Passage to read:
This lesson will identify, classify and discuss the functions of the parietal lobes and primary somatosensory area. The temporal Lobes, primary auditory area, and Wernicke's area will be defined, delineated and discussed.
Welcome to today's lesson on the cerebral cortex. Each side the brain, as you recall, is divided into four distinct lobes. These areas control specific aspects of the brain and mental processes. This tutorial will focus specifically on:
The parietal lobe is a lobe that's bordering directly next to the frontal lobe. This is a lobe that's related directly to the somatic senses, which is to say touch, pressure, temperature, all the information that we're receiving from our skin. So you understand that's a very large area, and therefore this is an important area of the brain as well.
A very noteworthy area of the parietal lobe is the primary somatosensory cortex, which is the area that's right next to the frontal lobe, and it's actually right across from the primary motor cortex. And you'll see there's some similarities between those two areas of both lobes. The primary somatosensory cortex is the area that's directly related to taking in all of that somatic sensory information from our skin all throughout our bodies.
Now, it's laid out as a sort of homunculus, which is to say that it starts off at the top here with our feet and then moves gradually up the body as we move down.

Record set:
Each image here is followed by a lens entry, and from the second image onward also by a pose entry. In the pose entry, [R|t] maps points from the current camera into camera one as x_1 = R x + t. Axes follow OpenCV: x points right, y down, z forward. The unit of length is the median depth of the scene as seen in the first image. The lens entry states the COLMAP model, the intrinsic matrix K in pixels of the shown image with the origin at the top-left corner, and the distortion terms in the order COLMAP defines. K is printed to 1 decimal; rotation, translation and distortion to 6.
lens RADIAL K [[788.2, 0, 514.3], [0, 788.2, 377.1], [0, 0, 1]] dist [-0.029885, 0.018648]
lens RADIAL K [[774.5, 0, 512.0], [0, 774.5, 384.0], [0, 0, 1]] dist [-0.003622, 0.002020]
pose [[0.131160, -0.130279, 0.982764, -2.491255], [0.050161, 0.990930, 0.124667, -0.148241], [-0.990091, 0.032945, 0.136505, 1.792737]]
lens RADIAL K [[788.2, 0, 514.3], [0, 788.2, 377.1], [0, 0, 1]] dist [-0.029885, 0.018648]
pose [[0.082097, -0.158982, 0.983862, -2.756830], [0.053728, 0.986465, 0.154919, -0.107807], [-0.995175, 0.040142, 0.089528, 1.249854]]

Exercise instructions:
1. Revise the part of the lesson on the cerebral cortex that opens with "This lesson will" and closes with "delineated and discussed.", replacing "Wernicke's area" with "Broca's area".
2. According to the lesson on the cerebral cortex, what does the primary somatosensory cortex sit right across from?
3. Which somatic senses does the lesson on the cerebral cortex name as examples?
Rely only on the lesson on the cerebral cortex.

Your responses:
1.
This lesson will identify, classify and discuss the functions of the parietal lobes and primary somatosensory area. The temporal Lobes, primary auditory area, and Broca's area will be defined, delineated and discussed.

2. The primary motor cortex.

3. Touch, pressure, temperature